→ Dataset content
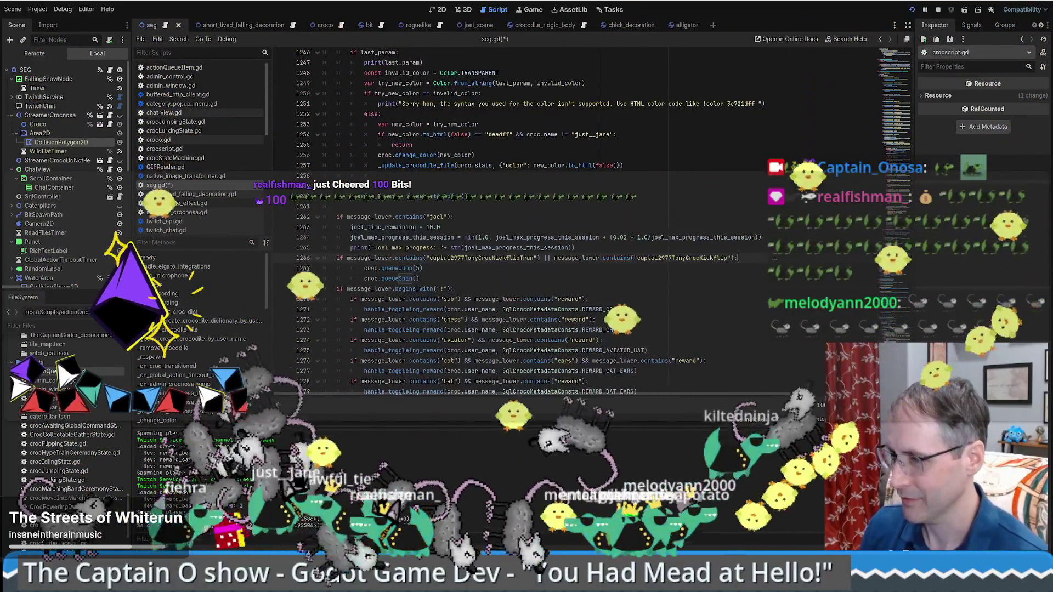
Add a '# Queue a spin' comment crediting a chat user inside the branch, then save seg.gd
key("Return")
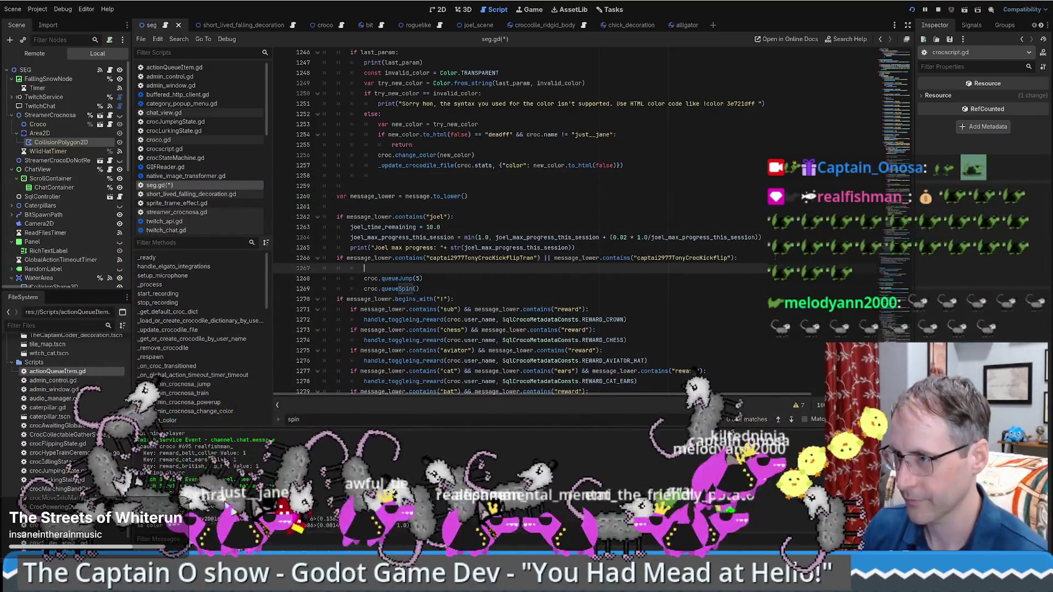
type("#0")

→ What to do
For this step, transcribe all the material above exactly and drop the images.

→ Solution to this exercise
Add a '# Queue a spin' comment crediting a chat user inside the branch, then save seg.gd
key("Return")
type("#0")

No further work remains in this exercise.